SALT LAKE CITY – The Church of Jesus Christ of Latter-day Saints has made another groundbreaking announcement that will immediately affect half of all church membership just days prior to the Church’s 191st Annual General Conference.

The announcement was made to a small, masked group of media and church representatives in the lobby of church headquarters early Thursday morning.

President Russel M. Nelson listens as President Dallin H. Oaks speaks.
President Russel M. Nelson listens as President Dallin H. Oaks explains that facial hair should be a personal decision.

“We are pleased to announce that male members of the church may now freely grow facial hair without judgment or punishment,” Elder Juan A. Barba stated while sporting a stylish, well-groomed mustache. “Temple workers, bishops, missionaries, as well as church employees, and students at church schools may now grow facial hair. Missionaries will receive facial hair grooming standards from their mission presidents in the coming days.” 

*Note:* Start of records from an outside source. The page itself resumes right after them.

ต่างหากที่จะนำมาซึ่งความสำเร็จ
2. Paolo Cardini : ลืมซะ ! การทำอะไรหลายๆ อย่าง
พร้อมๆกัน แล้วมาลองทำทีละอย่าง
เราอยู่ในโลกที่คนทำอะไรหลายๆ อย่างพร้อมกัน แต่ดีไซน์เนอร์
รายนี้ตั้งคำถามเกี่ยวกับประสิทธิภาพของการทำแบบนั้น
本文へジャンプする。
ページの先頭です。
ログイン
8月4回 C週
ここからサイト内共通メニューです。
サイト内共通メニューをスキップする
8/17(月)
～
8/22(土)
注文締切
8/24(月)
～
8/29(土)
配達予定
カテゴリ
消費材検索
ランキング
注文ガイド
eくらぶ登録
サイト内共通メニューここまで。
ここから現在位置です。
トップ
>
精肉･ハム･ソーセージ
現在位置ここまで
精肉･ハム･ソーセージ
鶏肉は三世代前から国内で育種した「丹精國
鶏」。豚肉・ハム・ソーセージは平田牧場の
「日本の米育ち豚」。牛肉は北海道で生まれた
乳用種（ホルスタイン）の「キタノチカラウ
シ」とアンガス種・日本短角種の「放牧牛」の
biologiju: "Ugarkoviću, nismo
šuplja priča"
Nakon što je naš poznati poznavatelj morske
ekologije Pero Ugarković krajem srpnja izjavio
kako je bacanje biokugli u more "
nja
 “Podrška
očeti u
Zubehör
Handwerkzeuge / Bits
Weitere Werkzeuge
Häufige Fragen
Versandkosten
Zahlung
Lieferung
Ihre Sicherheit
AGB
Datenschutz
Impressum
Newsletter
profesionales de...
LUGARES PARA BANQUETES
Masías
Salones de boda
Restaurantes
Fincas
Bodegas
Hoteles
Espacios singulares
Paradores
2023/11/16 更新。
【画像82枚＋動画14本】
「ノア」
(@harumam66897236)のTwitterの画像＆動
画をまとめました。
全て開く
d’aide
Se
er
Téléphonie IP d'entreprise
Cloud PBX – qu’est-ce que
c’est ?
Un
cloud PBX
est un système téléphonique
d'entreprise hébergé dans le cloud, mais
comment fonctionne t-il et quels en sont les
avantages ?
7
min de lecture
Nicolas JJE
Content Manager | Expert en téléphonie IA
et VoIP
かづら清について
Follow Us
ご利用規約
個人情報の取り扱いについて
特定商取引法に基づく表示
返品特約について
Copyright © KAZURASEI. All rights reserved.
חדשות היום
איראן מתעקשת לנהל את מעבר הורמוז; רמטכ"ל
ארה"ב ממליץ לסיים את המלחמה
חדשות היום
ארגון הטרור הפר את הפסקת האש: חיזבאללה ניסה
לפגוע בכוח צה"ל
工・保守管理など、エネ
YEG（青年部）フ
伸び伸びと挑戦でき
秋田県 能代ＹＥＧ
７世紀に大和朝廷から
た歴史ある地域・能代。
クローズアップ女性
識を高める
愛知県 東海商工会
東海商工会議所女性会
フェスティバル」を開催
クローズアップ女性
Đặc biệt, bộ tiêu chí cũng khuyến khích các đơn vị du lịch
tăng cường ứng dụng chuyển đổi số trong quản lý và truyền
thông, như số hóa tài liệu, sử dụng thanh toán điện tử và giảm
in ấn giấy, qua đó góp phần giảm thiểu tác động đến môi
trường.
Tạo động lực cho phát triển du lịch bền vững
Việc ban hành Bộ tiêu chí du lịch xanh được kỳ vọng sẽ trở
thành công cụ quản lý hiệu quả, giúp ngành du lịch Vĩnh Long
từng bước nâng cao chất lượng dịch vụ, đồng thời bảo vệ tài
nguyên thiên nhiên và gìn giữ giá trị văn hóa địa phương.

Elder Barba continued, “With the celebration of the 200th year of the restoration of the church, we feel now is the right time to embrace our pioneer heritage ancestry, most of whom sported wonderfully manicured beards and mustaches.”

Brigham Young, the Church’s second prophet has become somewhat of a cultural icon due to his large beard.

Bart Kinn, of Alpine Utah was asked by church leadership to shave his face just six months ago when he received the call to be the new bishop of his ward.

“I can finally look like some of the other hipsters that I work with at my tech job in Lehi. All these young guys are getting into these grooming creams and stuff, it sounds kinda fun! I’ll fit in a little better and feel like I’m part of their group, and be able to sit on the stand guilt-free on Sundays,” Bart said laughingly. 

Elder David A Beardnar
Elder David A Bednar during the filming a new video explaining new church grooming guidelines.

However, not all were on board with the new grooming updates.

“I support changes within the church, but I have always been clean-shaven and believe that the younger generation should be as well,” said a BYU professor who asked to remain anonymous due to his current role within the university. “It’s a shame that we are going to now look like everyone else. Beard cards have been a staple of this university for years, and as someone that enforced the clean-shaven honor code, I will miss it. I feel like this is something that made us stand out in a good way.”

Previously, employees and students of church-operated schools were required to be clean-shaven, carry an authorized “beard card”, or take one on the chin in the honor code office and potentially face disciplinary action. Others are seeing this as a prophecy being fulfilled from a devotional given 50 years ago by then Elder Dallin H. Oaks, president of Brigham Young University. 

The actual beard card given to Brigham Young. The beard card sold at an auction in 2014 for $17,500.

“Our rules against beards and long hair are contemporary and pragmatic. They are responsive to conditions and attitudes in our own society at this particular point in time.” Elder Oaks then declared, “The rules are subject to change, and I would be surprised if they were not changed at some time in the future.”

It appears that time is now. Let’s face it. This change has been a long time coming.

Elder Dieter F. Uchtdorf is sticking with a hipster look.
Elder Jeffrey R Holland sporting his new grand goatee.